= Your objective =
Please copy out every item below verbatim, line for line.

= Study material =
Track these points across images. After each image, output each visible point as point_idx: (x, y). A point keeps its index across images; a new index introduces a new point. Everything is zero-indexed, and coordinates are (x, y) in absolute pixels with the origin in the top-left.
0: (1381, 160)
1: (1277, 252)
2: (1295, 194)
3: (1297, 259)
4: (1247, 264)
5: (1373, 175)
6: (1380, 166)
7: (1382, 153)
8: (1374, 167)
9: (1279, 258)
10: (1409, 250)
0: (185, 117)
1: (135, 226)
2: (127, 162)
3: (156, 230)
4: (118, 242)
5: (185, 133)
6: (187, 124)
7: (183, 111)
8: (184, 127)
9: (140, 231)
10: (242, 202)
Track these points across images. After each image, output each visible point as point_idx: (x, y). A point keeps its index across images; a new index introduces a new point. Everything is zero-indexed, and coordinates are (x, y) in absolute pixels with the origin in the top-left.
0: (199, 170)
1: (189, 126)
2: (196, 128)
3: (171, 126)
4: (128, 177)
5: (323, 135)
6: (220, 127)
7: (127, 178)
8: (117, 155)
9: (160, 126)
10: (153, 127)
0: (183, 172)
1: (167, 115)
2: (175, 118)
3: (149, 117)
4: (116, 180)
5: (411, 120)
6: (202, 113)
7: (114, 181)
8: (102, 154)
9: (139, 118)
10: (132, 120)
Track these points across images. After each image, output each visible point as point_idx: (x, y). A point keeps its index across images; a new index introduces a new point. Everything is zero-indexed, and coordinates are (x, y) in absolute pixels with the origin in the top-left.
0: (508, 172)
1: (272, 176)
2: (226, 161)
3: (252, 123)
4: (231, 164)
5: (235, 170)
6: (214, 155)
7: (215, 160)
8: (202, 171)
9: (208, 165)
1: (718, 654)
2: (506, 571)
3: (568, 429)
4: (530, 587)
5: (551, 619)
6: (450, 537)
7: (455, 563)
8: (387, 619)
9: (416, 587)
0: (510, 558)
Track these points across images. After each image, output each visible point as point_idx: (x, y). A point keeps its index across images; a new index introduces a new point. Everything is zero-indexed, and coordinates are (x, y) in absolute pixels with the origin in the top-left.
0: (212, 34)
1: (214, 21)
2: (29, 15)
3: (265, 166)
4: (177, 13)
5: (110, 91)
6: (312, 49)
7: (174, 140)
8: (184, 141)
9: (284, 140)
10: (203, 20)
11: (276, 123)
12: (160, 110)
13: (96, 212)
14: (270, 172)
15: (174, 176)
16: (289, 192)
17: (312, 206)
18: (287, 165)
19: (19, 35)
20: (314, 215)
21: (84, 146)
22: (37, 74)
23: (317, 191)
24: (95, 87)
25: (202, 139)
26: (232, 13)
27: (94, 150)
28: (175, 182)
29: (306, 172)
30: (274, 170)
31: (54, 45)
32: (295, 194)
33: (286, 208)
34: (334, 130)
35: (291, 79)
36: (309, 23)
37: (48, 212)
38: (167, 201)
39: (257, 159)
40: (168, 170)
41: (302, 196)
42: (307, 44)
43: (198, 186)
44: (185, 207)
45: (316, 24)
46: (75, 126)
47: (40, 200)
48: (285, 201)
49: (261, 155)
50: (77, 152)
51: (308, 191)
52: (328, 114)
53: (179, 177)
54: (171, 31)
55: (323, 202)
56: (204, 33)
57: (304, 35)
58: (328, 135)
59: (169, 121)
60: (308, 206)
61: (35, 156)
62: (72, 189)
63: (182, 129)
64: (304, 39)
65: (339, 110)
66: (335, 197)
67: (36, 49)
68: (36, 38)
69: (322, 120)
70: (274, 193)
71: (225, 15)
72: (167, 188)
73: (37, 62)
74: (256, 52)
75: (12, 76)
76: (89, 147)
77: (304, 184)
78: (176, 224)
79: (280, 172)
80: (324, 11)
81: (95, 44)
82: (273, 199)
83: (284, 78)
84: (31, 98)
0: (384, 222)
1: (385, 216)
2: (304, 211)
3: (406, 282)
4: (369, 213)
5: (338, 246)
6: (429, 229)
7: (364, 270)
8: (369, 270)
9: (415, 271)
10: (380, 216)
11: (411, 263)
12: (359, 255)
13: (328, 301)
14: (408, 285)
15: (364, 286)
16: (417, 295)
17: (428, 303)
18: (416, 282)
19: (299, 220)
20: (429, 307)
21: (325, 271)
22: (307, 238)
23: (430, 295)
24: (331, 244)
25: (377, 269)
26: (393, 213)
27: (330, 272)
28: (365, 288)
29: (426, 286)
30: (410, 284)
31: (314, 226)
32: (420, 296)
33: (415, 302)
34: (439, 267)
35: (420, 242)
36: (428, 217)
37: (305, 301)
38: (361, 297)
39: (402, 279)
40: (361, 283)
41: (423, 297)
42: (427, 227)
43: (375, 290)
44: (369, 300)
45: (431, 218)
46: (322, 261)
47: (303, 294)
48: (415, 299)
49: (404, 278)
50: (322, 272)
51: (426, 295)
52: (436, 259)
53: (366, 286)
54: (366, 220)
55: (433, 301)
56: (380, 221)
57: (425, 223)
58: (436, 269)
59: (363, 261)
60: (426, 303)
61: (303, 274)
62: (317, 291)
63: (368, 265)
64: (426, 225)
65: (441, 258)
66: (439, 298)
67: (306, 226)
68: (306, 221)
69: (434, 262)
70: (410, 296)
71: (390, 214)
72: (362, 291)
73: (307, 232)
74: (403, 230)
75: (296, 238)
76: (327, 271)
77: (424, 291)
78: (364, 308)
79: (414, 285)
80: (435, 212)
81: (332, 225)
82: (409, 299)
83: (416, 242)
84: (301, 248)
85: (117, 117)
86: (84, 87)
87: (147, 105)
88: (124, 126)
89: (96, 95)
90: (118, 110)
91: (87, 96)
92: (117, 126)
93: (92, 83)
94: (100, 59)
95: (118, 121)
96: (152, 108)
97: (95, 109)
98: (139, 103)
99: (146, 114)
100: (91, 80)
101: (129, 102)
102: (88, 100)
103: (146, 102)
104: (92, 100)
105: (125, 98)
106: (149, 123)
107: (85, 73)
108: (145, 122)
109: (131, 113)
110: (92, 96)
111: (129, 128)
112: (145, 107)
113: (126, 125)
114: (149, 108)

= Answer to this problem =
Track these points across images. After each image, output each visible point as point_idx: (x, y). A point keeps its index across images; a new index introduces a new point. Everything is zero-indexed, and coordinates are (x, y) in absolute pixels with the origin in the top-left.
0: (1381, 160)
1: (1277, 252)
2: (1295, 194)
3: (1297, 259)
4: (1247, 264)
5: (1373, 175)
6: (1380, 166)
7: (1382, 153)
8: (1374, 167)
9: (1279, 258)
10: (1409, 250)
0: (185, 117)
1: (135, 226)
2: (127, 162)
3: (156, 230)
4: (118, 242)
5: (185, 133)
6: (187, 124)
7: (183, 111)
8: (184, 127)
9: (140, 231)
10: (242, 202)
Track these points across images. After each image, output each visible point as point_idx: (x, y). A point keeps its index across images; a new index introduces a new point. Everything is zero-indexed, and coordinates are (x, y) in absolute pixels with the origin in the top-left.
0: (199, 170)
1: (189, 126)
2: (196, 128)
3: (171, 126)
4: (128, 177)
5: (323, 135)
6: (220, 127)
7: (127, 178)
8: (117, 155)
9: (160, 126)
10: (153, 127)
0: (183, 172)
1: (167, 115)
2: (175, 118)
3: (149, 117)
4: (116, 180)
5: (411, 120)
6: (202, 113)
7: (114, 181)
8: (102, 154)
9: (139, 118)
10: (132, 120)
Track these points across images. After each image, output each visible point as point_idx: (x, y). A point keeps its index across images; a new index introduces a new point. Everything is zero-indexed, and coordinates are (x, y) in absolute pixels with the origin in the top-left.
0: (508, 172)
1: (272, 176)
2: (226, 161)
3: (252, 123)
4: (231, 164)
5: (235, 170)
6: (214, 155)
7: (215, 160)
8: (202, 171)
9: (208, 165)
1: (718, 654)
2: (506, 571)
3: (568, 429)
4: (530, 587)
5: (551, 619)
6: (450, 537)
7: (455, 563)
8: (387, 619)
9: (416, 587)
0: (510, 558)
Track these points across images. After each image, output each visible point as point_idx: (x, y). A point keeps its index across images; a new index introduces a new point. Everything is zero-indexed, and coordinates are (x, y) in absolute pixels with the origin in the top-left.
0: (212, 34)
1: (214, 21)
2: (29, 15)
3: (265, 166)
4: (177, 13)
5: (110, 91)
6: (312, 49)
7: (174, 140)
8: (184, 141)
9: (284, 140)
10: (203, 20)
11: (276, 123)
12: (160, 110)
13: (96, 212)
14: (270, 172)
15: (174, 176)
16: (289, 192)
17: (312, 206)
18: (287, 165)
19: (19, 35)
20: (314, 215)
21: (84, 146)
22: (37, 74)
23: (317, 191)
24: (95, 87)
25: (202, 139)
26: (232, 13)
27: (94, 150)
28: (175, 182)
29: (306, 172)
30: (274, 170)
31: (54, 45)
32: (295, 194)
33: (286, 208)
34: (334, 130)
35: (291, 79)
36: (309, 23)
37: (48, 212)
38: (167, 201)
39: (257, 159)
40: (168, 170)
41: (302, 196)
42: (307, 44)
43: (198, 186)
44: (185, 207)
45: (316, 24)
46: (75, 126)
47: (40, 200)
48: (285, 201)
49: (261, 155)
50: (77, 152)
51: (308, 191)
52: (328, 114)
53: (179, 177)
54: (171, 31)
55: (323, 202)
56: (204, 33)
57: (304, 35)
58: (328, 135)
59: (169, 121)
60: (308, 206)
61: (35, 156)
62: (72, 189)
63: (182, 129)
64: (304, 39)
65: (339, 110)
66: (335, 197)
67: (36, 49)
68: (36, 38)
69: (322, 120)
70: (274, 193)
71: (225, 15)
72: (167, 188)
73: (37, 62)
74: (256, 52)
75: (12, 76)
76: (89, 147)
77: (304, 184)
78: (176, 224)
79: (280, 172)
80: (324, 11)
81: (95, 44)
82: (273, 199)
83: (284, 78)
84: (31, 98)
0: (384, 222)
1: (385, 216)
2: (304, 211)
3: (406, 282)
4: (369, 213)
5: (338, 246)
6: (429, 229)
7: (364, 270)
8: (369, 270)
9: (415, 271)
10: (380, 216)
11: (411, 263)
12: (359, 255)
13: (328, 301)
14: (408, 285)
15: (364, 286)
16: (417, 295)
17: (428, 303)
18: (416, 282)
19: (299, 220)
20: (429, 307)
21: (325, 271)
22: (307, 238)
23: (430, 295)
24: (331, 244)
25: (377, 269)
26: (393, 213)
27: (330, 272)
28: (365, 288)
29: (426, 286)
30: (410, 284)
31: (314, 226)
32: (420, 296)
33: (415, 302)
34: (439, 267)
35: (420, 242)
36: (428, 217)
37: (305, 301)
38: (361, 297)
39: (402, 279)
40: (361, 283)
41: (423, 297)
42: (427, 227)
43: (375, 290)
44: (369, 300)
45: (431, 218)
46: (322, 261)
47: (303, 294)
48: (415, 299)
49: (404, 278)
50: (322, 272)
51: (426, 295)
52: (436, 259)
53: (366, 286)
54: (366, 220)
55: (433, 301)
56: (380, 221)
57: (425, 223)
58: (436, 269)
59: (363, 261)
60: (426, 303)
61: (303, 274)
62: (317, 291)
63: (368, 265)
64: (426, 225)
65: (441, 258)
66: (439, 298)
67: (306, 226)
68: (306, 221)
69: (434, 262)
70: (410, 296)
71: (390, 214)
72: (362, 291)
73: (307, 232)
74: (403, 230)
75: (296, 238)
76: (327, 271)
77: (424, 291)
78: (364, 308)
79: (414, 285)
80: (435, 212)
81: (332, 225)
82: (409, 299)
83: (416, 242)
84: (301, 248)
85: (117, 117)
86: (84, 87)
87: (147, 105)
88: (124, 126)
89: (96, 95)
90: (118, 110)
91: (87, 96)
92: (117, 126)
93: (92, 83)
94: (100, 59)
95: (118, 121)
96: (152, 108)
97: (95, 109)
98: (139, 103)
99: (146, 114)
100: (91, 80)
101: (129, 102)
102: (88, 100)
103: (146, 102)
104: (92, 100)
105: (125, 98)
106: (149, 123)
107: (85, 73)
108: (145, 122)
109: (131, 113)
110: (92, 96)
111: (129, 128)
112: (145, 107)
113: (126, 125)
114: (149, 108)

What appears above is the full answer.